--- Material for this exercise ---

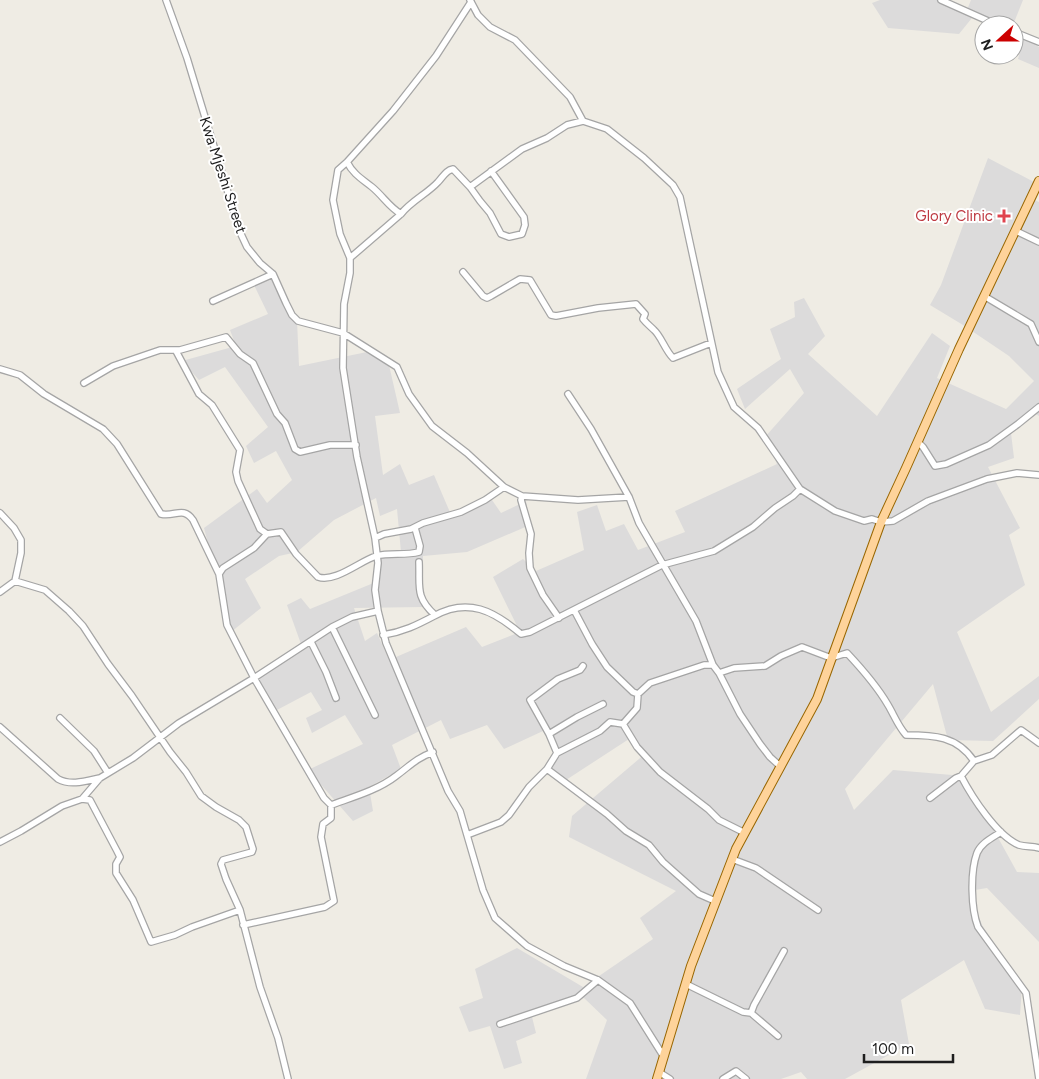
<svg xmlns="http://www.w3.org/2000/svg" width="1039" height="1079" viewBox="0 0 1039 1079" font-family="Figtree,sans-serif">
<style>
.residential{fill:#dcdbdb}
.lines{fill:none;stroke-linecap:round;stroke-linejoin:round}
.minor-casing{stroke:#a5a5a5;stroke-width:8}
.major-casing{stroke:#986600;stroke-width:10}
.minor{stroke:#fff;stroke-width:5.5}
.major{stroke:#fed39a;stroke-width:8}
.health-dot{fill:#e0444e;stroke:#fff;stroke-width:2}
.labels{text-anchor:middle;stroke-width:4;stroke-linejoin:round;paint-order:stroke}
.street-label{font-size:15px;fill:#1e1e1e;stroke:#fff}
.health-label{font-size:15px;fill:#be3a42;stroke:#fff;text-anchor:end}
</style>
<rect width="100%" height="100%" fill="#efece4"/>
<path class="residential" d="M880,0H945L967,10L971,0H1023L1013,25H999L976,13L959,34L888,28L872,3Z
M1024,37L1039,47V68L1018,59Z
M988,158L1034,182L1027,197L1039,202V416L1034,413L1011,433L1014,458L988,467L1020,528L1009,535L1025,585L957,632L991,712L1039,676V699L993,741L948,740L933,684L845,789L854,810L893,770L964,776L1017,872L1039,873V942L987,888L969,891L982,925L1022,986L1020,1015L985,1009L964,960L901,1000L909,1044L845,1079H807L801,1072L781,1079H586L607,1020L584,998L531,1013L536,1033L516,1041L522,1063L504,1069L490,1026L469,1032L459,1007L483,998L475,969L517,948L583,987L653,939L640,918L676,891L569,837L572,816L646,753L629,739L566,780L549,770L555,752L543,731L504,749L487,725L450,739L441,720L392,745L401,769L369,787L373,811L353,821L308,770L363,744L345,715L312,733L306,718L322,710L311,692L275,711L253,676L301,644L287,605L301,598L310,609L376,582L377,557L401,552L397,509L380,516L376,498L334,520L297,552L279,556L245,579L261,608L231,632L204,528L257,489L267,503L292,480L276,451L254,463L246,446L268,427L225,367L199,380L182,361L236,346L230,330L268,314L253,283L274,272L297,320L299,366L367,352L389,365L400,413L375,416L383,475L400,464L409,485L434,475L452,517L492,500L501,513L526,501L530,525L467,552L423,556V607L354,608L365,641L377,633L389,660L466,627L482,647L520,632L493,577L523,559L536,571L584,550L577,512L597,505L606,531L624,524L638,550L685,532L675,511L777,464L765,437L804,393L790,369L745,409L737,389L781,359L770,329L795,317L794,302L804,298L825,336L808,354L877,416L932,333L950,346L937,378L1006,409L1034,381L1009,356L963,325L930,305L941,285Z"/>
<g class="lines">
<defs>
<path id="minor" d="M166,0L187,58L240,232L247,247L260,263L273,274L286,303L292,315L298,321L343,333L397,367L409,394L432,426L467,453L504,487L522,496L521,500L531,534L529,553L530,568L543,595L559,618
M470,0L478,15L490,27L515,40L570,97L583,121
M941,0L997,25
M471,2L436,56L393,111L347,162L338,170L333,200L340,234L350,258V273L344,304L343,368L357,457L375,538L378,563L375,590L378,611L386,643L448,791L460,811L483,890L495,918L527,946L564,966L598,980L630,1003L664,1057
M1014,32L1039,42
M347,162C353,174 362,179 372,187C383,196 389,207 401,214C411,201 427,194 438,182C443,177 446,170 453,169L470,187L522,149L547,138L567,125L583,121L607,129L644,158L673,185L680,197L718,372L734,407L758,428L800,489L835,511L864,521L872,519L881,522L893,521L928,501L987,479L1017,473L1039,475
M470,187L480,201L490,213L501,234L509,237L522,234L525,225L524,217L491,171
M1016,231L1039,242
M350,258L401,214
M463,272L483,296L487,298L491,296L520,279L530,280L551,315L556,316L598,308L636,304L645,314L643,319C647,324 650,326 654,330C661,336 665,350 673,358L711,343
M984,296L1031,324L1039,342
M213,301L273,274
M176,351L199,394L212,405L240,450L236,472L238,481L260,529L267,534L281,532L296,554L318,577C335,583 360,561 376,556C390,552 405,556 419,552L420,546L415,528
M0,369L20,375L44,394L103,429L117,444L161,514C175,517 183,506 193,520L219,574
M84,383L113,366L160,350H180L226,337L240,354L253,363L277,414L285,423L295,449L300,452L330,445H356
M568,394L591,429L629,497L639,523L696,621L713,665L719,673L740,714L760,744L770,757L781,767
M918,442L923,447L935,466L946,464L989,445L1018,424L1039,407
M522,496L578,500L629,497
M0,513L14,528L21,540V553L15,581L0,592
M375,538L384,534L411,529L423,523L461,512L485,500L504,487
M419,562C420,587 415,597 435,615
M15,581L45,590L69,611L83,626L108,664L132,696L170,752L186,772L201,796L216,807L239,820L246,827L253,849L252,852L223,860L221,864L226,879L240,910L260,987L278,1038L288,1079
M574,610L592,644L607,667L633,692L638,694L650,683L704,665H713
M332,627L375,715
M383,635C403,632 417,625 434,616C468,597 494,611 521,634L530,632L662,565L714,551L753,527L775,508L793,496L800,489
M311,642L326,672L336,698
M719,673L734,668L765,666L781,656L802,647L831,658L847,653C862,669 877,686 888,705C894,715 898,726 906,735C934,735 957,736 974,761L992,755L1021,730L1039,743
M638,694L637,708L623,724L637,747L660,772L708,809L719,820L743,832
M60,718L94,751L108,773
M0,727L58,779C71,786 86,781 100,778
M549,734L530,700L558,679L580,670L583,666
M557,753L600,731L610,722L623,724
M974,761L961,776C972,797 997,836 1019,845C1026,847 1033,846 1039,848
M547,769L607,814L626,831L649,845L663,862L699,894L715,901
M930,798L956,778L961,776
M82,799L90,800L117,851L120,857L116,864V873L133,900L151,942L175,935L192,927L240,910
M331,805C353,797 378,790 396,776C411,765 415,759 433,752
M1001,832C992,838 981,843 977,853C970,872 971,909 978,927L1026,993L1039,1079
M467,835L501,822L509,815L529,787L547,769L557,753L549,734L577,717L603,704
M0,842L21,831L62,806L82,799L100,778L133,758L179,723L254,678L332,627L352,617L378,611
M732,859L756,868L818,910
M243,925L325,907L334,901L321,837L323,824L331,818V805L324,798L254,678L227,625L219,574L223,568L254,548L267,534
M686,984L743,1012L751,1013L778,1036
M751,1013L754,1005L784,951
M500,1024L577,998L598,980
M659,1072L670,1079
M723,1079L736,1071L746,1079"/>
<path id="major" d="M657,1079L691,966L736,849L817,699L881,522L906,468L959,349L1039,181"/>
</defs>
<use href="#minor" class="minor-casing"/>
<use href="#major" class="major-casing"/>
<use href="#minor" class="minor"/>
<use href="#major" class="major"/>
</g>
<path class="health-dot" d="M1001.5 208.5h5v5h5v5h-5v5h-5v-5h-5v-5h5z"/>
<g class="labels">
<g class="street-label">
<text transform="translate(223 175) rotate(72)" y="5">Kwa Mjeshi Street</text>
</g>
<g class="health-label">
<text x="993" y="221">Glory Clinic</text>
</g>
</g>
<g transform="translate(999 40) rotate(249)"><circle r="24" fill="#ffffff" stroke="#a5a5a5"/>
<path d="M0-4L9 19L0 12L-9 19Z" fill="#cc0000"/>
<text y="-8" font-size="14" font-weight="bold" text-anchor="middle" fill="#1e1e1e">N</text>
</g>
<path d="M864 1054v8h89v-8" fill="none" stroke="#1e1e1e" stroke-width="2.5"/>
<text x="872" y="1054" font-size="15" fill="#1e1e1e" stroke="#ffffff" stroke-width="4" paint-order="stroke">100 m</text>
</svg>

---

**Exercise instructions:** The reply should repeat the data in full, exactly as given, and contain no pictures.

**Expected answer:**
<svg xmlns="http://www.w3.org/2000/svg" width="1039" height="1079" viewBox="0 0 1039 1079" font-family="Figtree,sans-serif">
<style>
.residential{fill:#dcdbdb}
.lines{fill:none;stroke-linecap:round;stroke-linejoin:round}
.minor-casing{stroke:#a5a5a5;stroke-width:8}
.major-casing{stroke:#986600;stroke-width:10}
.minor{stroke:#fff;stroke-width:5.5}
.major{stroke:#fed39a;stroke-width:8}
.health-dot{fill:#e0444e;stroke:#fff;stroke-width:2}
.labels{text-anchor:middle;stroke-width:4;stroke-linejoin:round;paint-order:stroke}
.street-label{font-size:15px;fill:#1e1e1e;stroke:#fff}
.health-label{font-size:15px;fill:#be3a42;stroke:#fff;text-anchor:end}
</style>
<rect width="100%" height="100%" fill="#efece4"/>
<path class="residential" d="M880,0H945L967,10L971,0H1023L1013,25H999L976,13L959,34L888,28L872,3Z
M1024,37L1039,47V68L1018,59Z
M988,158L1034,182L1027,197L1039,202V416L1034,413L1011,433L1014,458L988,467L1020,528L1009,535L1025,585L957,632L991,712L1039,676V699L993,741L948,740L933,684L845,789L854,810L893,770L964,776L1017,872L1039,873V942L987,888L969,891L982,925L1022,986L1020,1015L985,1009L964,960L901,1000L909,1044L845,1079H807L801,1072L781,1079H586L607,1020L584,998L531,1013L536,1033L516,1041L522,1063L504,1069L490,1026L469,1032L459,1007L483,998L475,969L517,948L583,987L653,939L640,918L676,891L569,837L572,816L646,753L629,739L566,780L549,770L555,752L543,731L504,749L487,725L450,739L441,720L392,745L401,769L369,787L373,811L353,821L308,770L363,744L345,715L312,733L306,718L322,710L311,692L275,711L253,676L301,644L287,605L301,598L310,609L376,582L377,557L401,552L397,509L380,516L376,498L334,520L297,552L279,556L245,579L261,608L231,632L204,528L257,489L267,503L292,480L276,451L254,463L246,446L268,427L225,367L199,380L182,361L236,346L230,330L268,314L253,283L274,272L297,320L299,366L367,352L389,365L400,413L375,416L383,475L400,464L409,485L434,475L452,517L492,500L501,513L526,501L530,525L467,552L423,556V607L354,608L365,641L377,633L389,660L466,627L482,647L520,632L493,577L523,559L536,571L584,550L577,512L597,505L606,531L624,524L638,550L685,532L675,511L777,464L765,437L804,393L790,369L745,409L737,389L781,359L770,329L795,317L794,302L804,298L825,336L808,354L877,416L932,333L950,346L937,378L1006,409L1034,381L1009,356L963,325L930,305L941,285Z"/>
<g class="lines">
<defs>
<path id="minor" d="M166,0L187,58L240,232L247,247L260,263L273,274L286,303L292,315L298,321L343,333L397,367L409,394L432,426L467,453L504,487L522,496L521,500L531,534L529,553L530,568L543,595L559,618
M470,0L478,15L490,27L515,40L570,97L583,121
M941,0L997,25
M471,2L436,56L393,111L347,162L338,170L333,200L340,234L350,258V273L344,304L343,368L357,457L375,538L378,563L375,590L378,611L386,643L448,791L460,811L483,890L495,918L527,946L564,966L598,980L630,1003L664,1057
M1014,32L1039,42
M347,162C353,174 362,179 372,187C383,196 389,207 401,214C411,201 427,194 438,182C443,177 446,170 453,169L470,187L522,149L547,138L567,125L583,121L607,129L644,158L673,185L680,197L718,372L734,407L758,428L800,489L835,511L864,521L872,519L881,522L893,521L928,501L987,479L1017,473L1039,475
M470,187L480,201L490,213L501,234L509,237L522,234L525,225L524,217L491,171
M1016,231L1039,242
M350,258L401,214
M463,272L483,296L487,298L491,296L520,279L530,280L551,315L556,316L598,308L636,304L645,314L643,319C647,324 650,326 654,330C661,336 665,350 673,358L711,343
M984,296L1031,324L1039,342
M213,301L273,274
M176,351L199,394L212,405L240,450L236,472L238,481L260,529L267,534L281,532L296,554L318,577C335,583 360,561 376,556C390,552 405,556 419,552L420,546L415,528
M0,369L20,375L44,394L103,429L117,444L161,514C175,517 183,506 193,520L219,574
M84,383L113,366L160,350H180L226,337L240,354L253,363L277,414L285,423L295,449L300,452L330,445H356
M568,394L591,429L629,497L639,523L696,621L713,665L719,673L740,714L760,744L770,757L781,767
M918,442L923,447L935,466L946,464L989,445L1018,424L1039,407
M522,496L578,500L629,497
M0,513L14,528L21,540V553L15,581L0,592
M375,538L384,534L411,529L423,523L461,512L485,500L504,487
M419,562C420,587 415,597 435,615
M15,581L45,590L69,611L83,626L108,664L132,696L170,752L186,772L201,796L216,807L239,820L246,827L253,849L252,852L223,860L221,864L226,879L240,910L260,987L278,1038L288,1079
M574,610L592,644L607,667L633,692L638,694L650,683L704,665H713
M332,627L375,715
M383,635C403,632 417,625 434,616C468,597 494,611 521,634L530,632L662,565L714,551L753,527L775,508L793,496L800,489
M311,642L326,672L336,698
M719,673L734,668L765,666L781,656L802,647L831,658L847,653C862,669 877,686 888,705C894,715 898,726 906,735C934,735 957,736 974,761L992,755L1021,730L1039,743
M638,694L637,708L623,724L637,747L660,772L708,809L719,820L743,832
M60,718L94,751L108,773
M0,727L58,779C71,786 86,781 100,778
M549,734L530,700L558,679L580,670L583,666
M557,753L600,731L610,722L623,724
M974,761L961,776C972,797 997,836 1019,845C1026,847 1033,846 1039,848
M547,769L607,814L626,831L649,845L663,862L699,894L715,901
M930,798L956,778L961,776
M82,799L90,800L117,851L120,857L116,864V873L133,900L151,942L175,935L192,927L240,910
M331,805C353,797 378,790 396,776C411,765 415,759 433,752
M1001,832C992,838 981,843 977,853C970,872 971,909 978,927L1026,993L1039,1079
M467,835L501,822L509,815L529,787L547,769L557,753L549,734L577,717L603,704
M0,842L21,831L62,806L82,799L100,778L133,758L179,723L254,678L332,627L352,617L378,611
M732,859L756,868L818,910
M243,925L325,907L334,901L321,837L323,824L331,818V805L324,798L254,678L227,625L219,574L223,568L254,548L267,534
M686,984L743,1012L751,1013L778,1036
M751,1013L754,1005L784,951
M500,1024L577,998L598,980
M659,1072L670,1079
M723,1079L736,1071L746,1079"/>
<path id="major" d="M657,1079L691,966L736,849L817,699L881,522L906,468L959,349L1039,181"/>
</defs>
<use href="#minor" class="minor-casing"/>
<use href="#major" class="major-casing"/>
<use href="#minor" class="minor"/>
<use href="#major" class="major"/>
</g>
<path class="health-dot" d="M1001.5 208.5h5v5h5v5h-5v5h-5v-5h-5v-5h5z"/>
<g class="labels">
<g class="street-label">
<text transform="translate(223 175) rotate(72)" y="5">Kwa Mjeshi Street</text>
</g>
<g class="health-label">
<text x="993" y="221">Glory Clinic</text>
</g>
</g>
<g transform="translate(999 40) rotate(249)"><circle r="24" fill="#ffffff" stroke="#a5a5a5"/>
<path d="M0-4L9 19L0 12L-9 19Z" fill="#cc0000"/>
<text y="-8" font-size="14" font-weight="bold" text-anchor="middle" fill="#1e1e1e">N</text>
</g>
<path d="M864 1054v8h89v-8" fill="none" stroke="#1e1e1e" stroke-width="2.5"/>
<text x="872" y="1054" font-size="15" fill="#1e1e1e" stroke="#ffffff" stroke-width="4" paint-order="stroke">100 m</text>
</svg>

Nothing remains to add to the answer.